The Florida Bar Foundation April 26 received $23,048,159 to be used for foreclosure prevention and community redevelopment, as mandated by a 2014 national settlement between Bank of America and the U.S. Department of Justice and six states.
“Our staff will be developing plans for the use of the funds and the grantmaking process,” Foundation CEO Bruce B. Blackwell said. “We will continue to work closely with our Grants Committee and with key stakeholders. We are thrilled to receive these funds and are determined to be strategic about how they will be invested.”
The Foundation, one of 56 legal assistance organizations receiving a total of $490 million under the settlement, has been consulting with its peer Interest on Lawyers’ Trust Account (IOLTA) programs around the country on strategies for the effective use of the funds. Each state, along with the District of Columbia, Puerto Rico and the Virgin Islands, operates an IOLTA program, and each program received a payout based on poverty population.

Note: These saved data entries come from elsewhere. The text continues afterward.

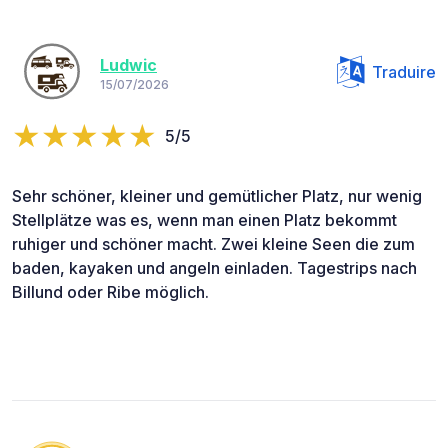
Ludwic
Traduire
15/07/2026
5/5
Sehr schöner, kleiner und gemütlicher Platz, nur wenig
Stellplätze was es, wenn man einen Platz bekommt
ruhiger und schöner macht. Zwei kleine Seen die zum
baden, kayaken und angeln einladen. Tagestrips nach
Billund oder Ribe möglich.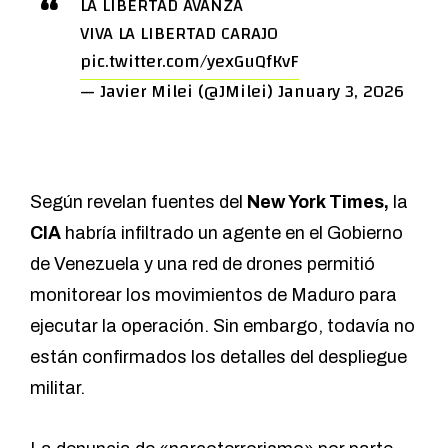
LA LIBERTAD AVANZA
VIVA LA LIBERTAD CARAJO
pic.twitter.com/yexGuQfKvF
— Javier Milei (@JMilei)
January 3, 2026
Según revelan fuentes del
New York Times,
la
CIA
habría infiltrado un agente en el Gobierno
de Venezuela y una red de drones permitió
monitorear los movimientos de Maduro para
ejecutar la operación. Sin embargo, todavía no
están confirmados los detalles del despliegue
militar.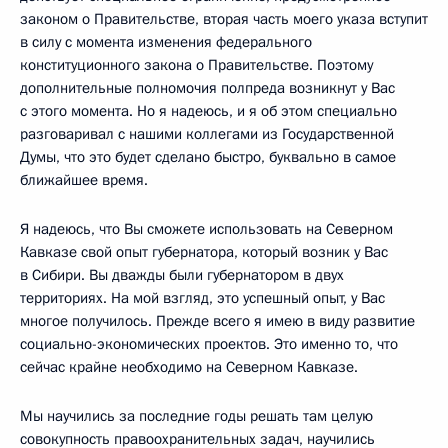
законом о Правительстве, вторая часть моего указа вступит
в силу с момента изменения федерального
конституционного закона о Правительстве. Поэтому
дополнительные полномочия полпреда возникнут у Вас
с этого момента. Но я надеюсь, и я об этом специально
разговаривал с нашими коллегами из Государственной
Думы, что это будет сделано быстро, буквально в самое
ближайшее время.
Я надеюсь, что Вы сможете использовать на Северном
Кавказе свой опыт губернатора, который возник у Вас
в Сибири. Вы дважды были губернатором в двух
территориях. На мой взгляд, это успешный опыт, у Вас
многое получилось. Прежде всего я имею в виду развитие
социально-экономических проектов. Это именно то, что
сейчас крайне необходимо на Северном Кавказе.
Мы научились за последние годы решать там целую
совокупность правоохранительных задач, научились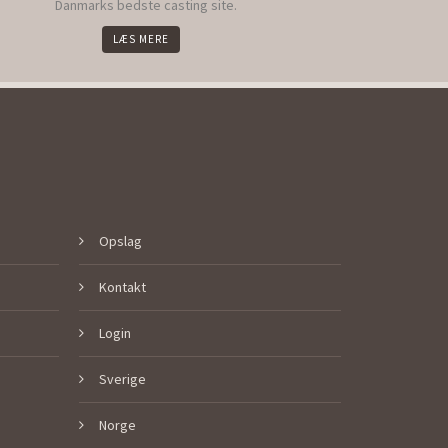
Danmarks bedste casting site.
LÆS MERE
Opslag
Kontakt
Login
Sverige
Norge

The distributions were triggered in December by President Obama’s signing into law an act extending federal tax relief through 2016 to homeowners who otherwise would have incurred income-tax liability from mortgage debt forgiveness they received under the consumer-relief provisions of the settlement. A fund set aside for tax assistance then became surplus. The settlement’s independent monitor, Eric D. Green, was required under the settlement to distribute 75 percent of the surplus to eligible legal-assistance organizations in each state and 25 percent to NeighborWorks America, which provides training and support to community-based redevelopment programs nationwide.
The Foundation will follow the lead of the majority of IOLTA programs and will allocate the funds over several years to projects and initiatives with significant systemic impact, expanding the scope of its grants beyond those programs the Foundation has historically funded.
Meanwhile, a quarter-point increase in the federal funds rate in January has not resulted in a widely-hoped-for increase in revenue from Florida’s Interest on Trust Accounts program, as so far Florida banks have not increased the rates they pay on IOTA deposits. Meanwhile, the Foundation has exhausted its reserve, drawn investment income from its endowment, taken a loan from The Florida Bar and utilized other previously earmarked funding sources, including its building fund and disaster relief fund, in order to keep grant funding at the current level.
The Foundation has notified its grantees that it will allocate $7.7 million to grants in 2017, the same amount it allocated in 2015 and 2016, based on a three-year plan first implemented in 2015 to stabilize grant funding.
As plans are developed for the use of the Bank of America settlement funds, the Foundation will provide ongoing updates to its grantee legal aid organizations around the state.